The same approach is being studied to produce digital tags. The identification code is derived from the physical uniqueness of the chip.
These strategies are certainly advantageous because they are cheap and currently complex to violate, but their effectiveness is limited by the need to use specific apps or readers.
Comparative analysis of traditional signatured-based systems vs. ProductID
In general, you can notice that the ProductID solution is not unlike other well-known and secure digital signature systems, but it is much safer in comparison to a low-cost system based on symmetric cryptography, especially in the long term.
The use of IOTA as public ledger, shared among hundreds of nodes and dozens of permanodes, makes it impossible to tamper with the public key and dramatically decreases the security management costs.
Low-cost hybrid solution
The ProductID system offers the top security amongst the anti-counterfeit systems: however, the Smart Cart cost makes it convenient only to protect high-cost products.

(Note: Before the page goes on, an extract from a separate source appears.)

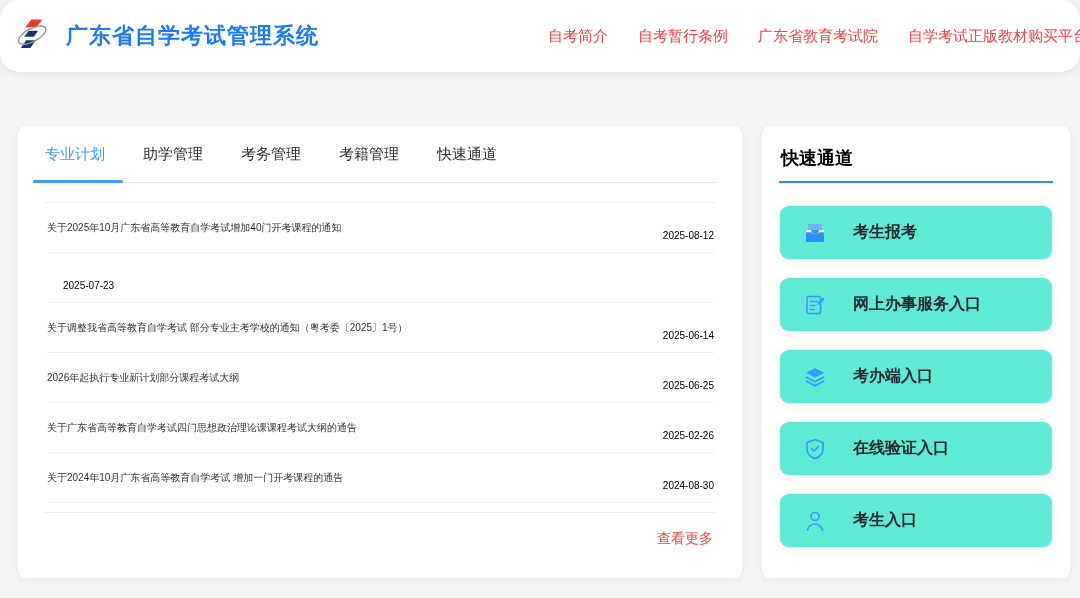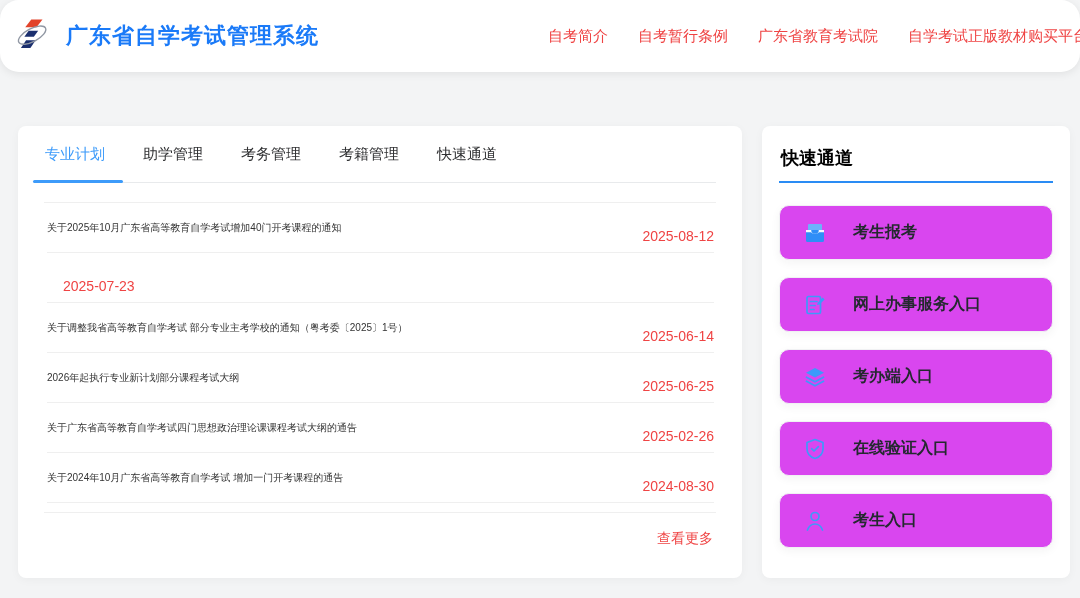"2025-08-12" .notice-date { color: #ef4444 -> #000000; font-size: 14px -> 10px }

A hybrid system is proposed to protect low-cost products:
- a Smart Card is used to identify a batch of a specific product;
- each batch is distributed as a unit to the dealer/distributor/reseller. The reading of the Smart Card combined with the arrival of the batch to the location where it is separated into individual products creates a geographic point of reference;
- each individual product contains a QR code that was previously associated with the Smart Card.
When the final consumer scans the QR code, they will see the information associated with the batch and the sales location where the batch was intended to arrive.
The same web page is able to inform the client of a possible fraud if the sales point is too distant from the official destination point of the batch
Proof of ownership
The life of the Smart Card is virtually unlimited. This fact, associated with the equally unlimited availability over time of the IOTA distributed ledger on special nodes (permanodes) makes it possible to attribute an additional meaning to the token associated with valuable products.
It is easy to add a reference to the product owner’s identity to transform the token itself into a proof of the ownership of the product.
Decentralization combined with digital signature techniques makes it virtually impossible to breach the system’s security.
The only possibility left to a counterfeiter is to create an entire fake chain of products, tokens that simulate the ProductID Smart Card and a website that simulates the one of the original manufacturer.
This risk is not manageable with the technology of the digital signature token, but there are many tools to protect consumers from fraud carried out via email or fake websites similar to the real ones (phishing). Therefore this risk is also easily manageable.
ProductID is the top solution for security, anti-counterfeiting, tracking and ownership management of valuable products and critical components that need to be identified with certainty. The adoption of Smart Cards in conjunction with the IOTA technology produces the best price/security ratio on the market.